Schließlich war nach Ansicht des LAG im entschiedenen Fall auch kein ausreichender personenbedingter Kündigungsgrund gegeben. Ein solcher könne vorliegen, wenn der Arbeitnehmer die erforderliche Eignung oder Fähigkeit nicht (mehr) besitze, die geschuldete Arbeitsleistung vertragsgerecht zu erfüllen, was auch durch strafbares außerdienstliches Verhalten begründet werden könne.
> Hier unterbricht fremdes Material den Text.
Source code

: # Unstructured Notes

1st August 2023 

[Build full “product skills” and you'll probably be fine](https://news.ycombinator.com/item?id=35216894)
Ob daraus im Einzelfall ein personenbedingter Kündigungsgrund folge, hänge allerdings von der Art des konkreten Delikts, den konkreten Arbeitspflichten des Arbeitnehmers und seiner Stellung im Betrieb ab. Generelle Wertungen ließen sich nicht treffen, es komme auf die Umstände des Einzelfalls an.

Hinweise für die Praxis

Die Entscheidung des LAG Düsseldorf ist ein weiteres Beispiel dafür, dass auch krasses außerdienstliches Fehlverhalten in Form von Straftaten nicht automatisch einen Kündigungsgrund darstellt. Arbeitgebern ist zu raten, bei derartigen Vorkommnissen vor Ausspruch einer Kündigung genau zu prüfen, ob das außerdienstliche Verhalten hinreichende Bezüge zum Arbeitsverhältnis aufweist und welche arbeitsvertraglichen Pflichten verletzt wurden. Soll eine fristlose Kündigung ausgesprochen werden, muss dabei auch die kurze Kündigungserklärungsfrist im Blick behalten werden, die zügiges Handeln des Arbeitgebers erforderlich macht.